O rio é um sujeito tinhoso. É aquele cara de butuca na esquina, observando tudo, olhando os farsantes nas suas tramas destrutivas. De repente indignado dá o bote. Pisou no calo, não sobra nada. Pisar no calo é mexer com a mãe.
Nos treinos de artes marciais, o sensei orientava sobre as ruas. Quando tem uma briga, se liguem nos mais calmos, os que apenas observam. Os que gritam, ameaçam, são covardes. Os silenciosos, são os perigosos.

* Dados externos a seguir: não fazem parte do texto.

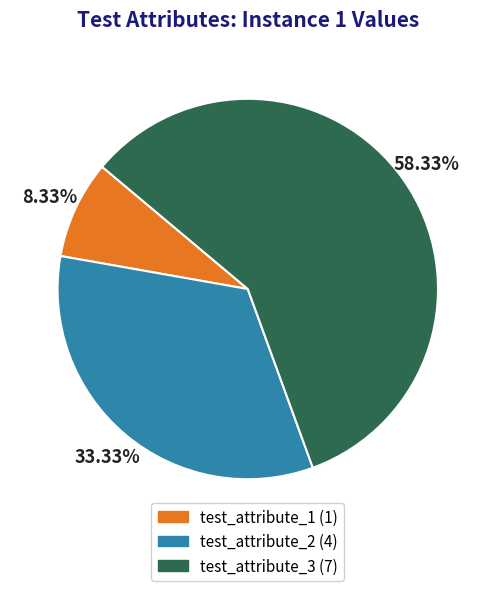

What percentage is NOT represented by test_attribute_3?

41.7%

O rio é assim, quieto e calado até que alguém mexe com a mãe. O vento é parecido, moço discreto, silencioso e invisível, uma brisa de gente, até que alguém mexe com a mãe. E o mar, o gigante luminoso com suas ondas brincalhonas, é respeitoso e meditativo até que alguém mexe com a mãe. Quando se unem em defesa da mãe, não sobra nada. Nada, nada. E não adianta pedir perdão, chamar por deuses, jurar inocência.

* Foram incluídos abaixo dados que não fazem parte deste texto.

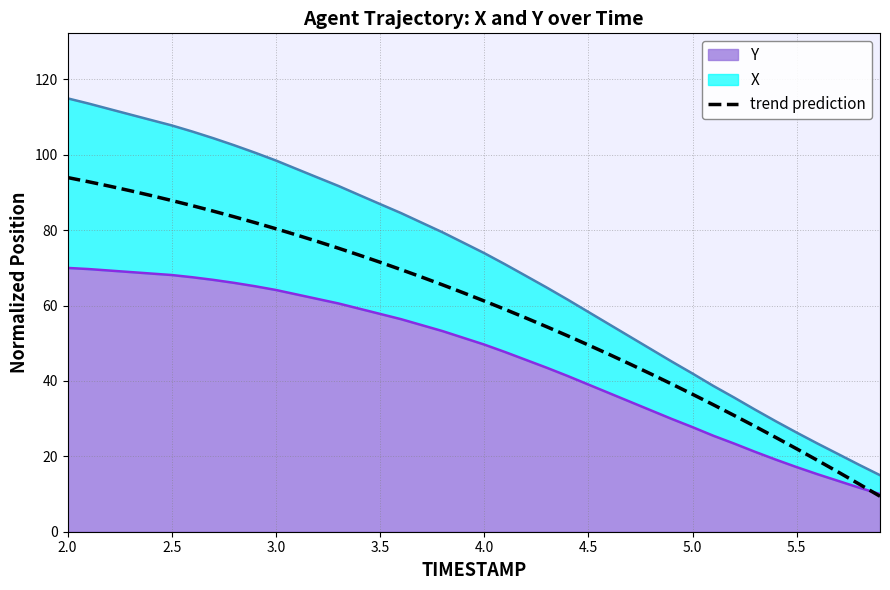

How many data points does each series have?

40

Quando eu era garoto vivendo parte da vida nos becos do Santo Antonio, havia uma lei nas ruas nunca escrita mas respeitada por todos: em mãe não se mexe. Era sagrada, mãe era intocável. A gente era capaz de dar a vida por ela. Ai vira adulto, imagina que agora vai ponderar e não ligar tanto para as ofensas. Até que alguém mexe com a mãe. Mesmo que dessa vez não reaja de imediato, aquilo fica no modo “me aguarde”.

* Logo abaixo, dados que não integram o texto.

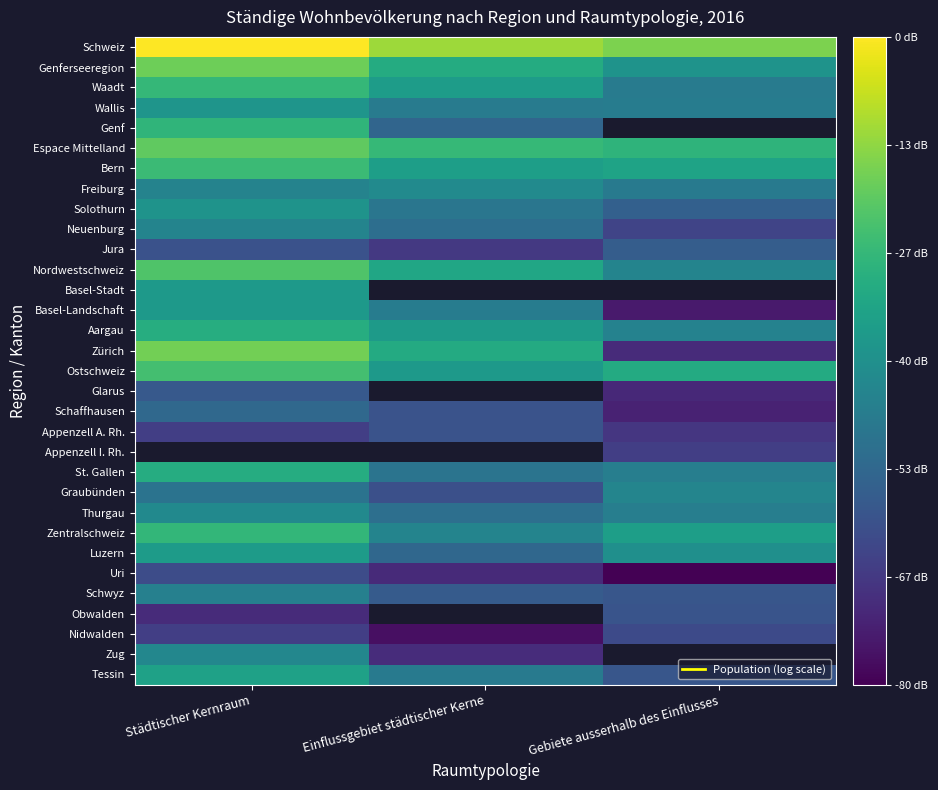

Count the number of categories in the chart.

3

Um monte de gente malvada vem xingando, ofendendo, maltratando a mãe. Gente poderosa seduzindo e financiando gente ignorante para abusar da mãe. Com a paciência de quem sabe da própria força, a mãe acolhe as ofensas, mas os filhos não. Quando se unem, fazem o caos. Destroem em minutos o que os que ofendem constroem em anos, séculos.
A loja da Havan em Lageado, no RS, foi construida em área de proteção ambiental, ultimo resquício de Mata Atlântica na cidade gaúcha. Para burlar a legislação, Luciano Hang, o dono da empresa, teve apoio dos governos estadual e municipal. Com o amaldiçoado dinheiro na frente comprando e driblando tudo, inclusive as leis, determinou a derrubada de centenas de árvores. Assim, modificou o ecossistema local para instalar sua loja de bugigangas. Ai veio o rio em defesa da mãe, engoliu a loja.
Como a mãe não discrimina e os filhos também, a destruição é geral, todos pagam. Os mais fracos são os primeiros, os fortes na sequência e os muito fortes ficam no modo "me aguarde". Mais de 300 cidades do RS foram engolidas pelos rios. Os que menos tinham parcelas de culpa, os animais, foram arrastados aos milhares pelas correntezas. Crianças aos montes também acabaram tragadas pelas águas. Outras perdidas, outros abandonados, vários resgatados.
As águas são do mundo das emoções, suas inquietações mexem com todas as emoções em volta, acima e abaixo do equador. A tragédia no RS está revolvendo nossas águas, nos exaurindo. Para onde se olha, lá estão elas nas telas e nos pesadelos. Mesmo não diretamente atingido, estou exausto. Muitos estão.
Quando elas decidirem parar e a mãe conseguir acalmar seus fillhos, deixarão de legado os traumas, muitos traumas. São as formas utilizadas pela mãe para ensinar seus inquilinos rudes e ingratos a não mexerem com ela. Se não aprenderem, na próxima vai ser o fim. E é isso que será, o fim.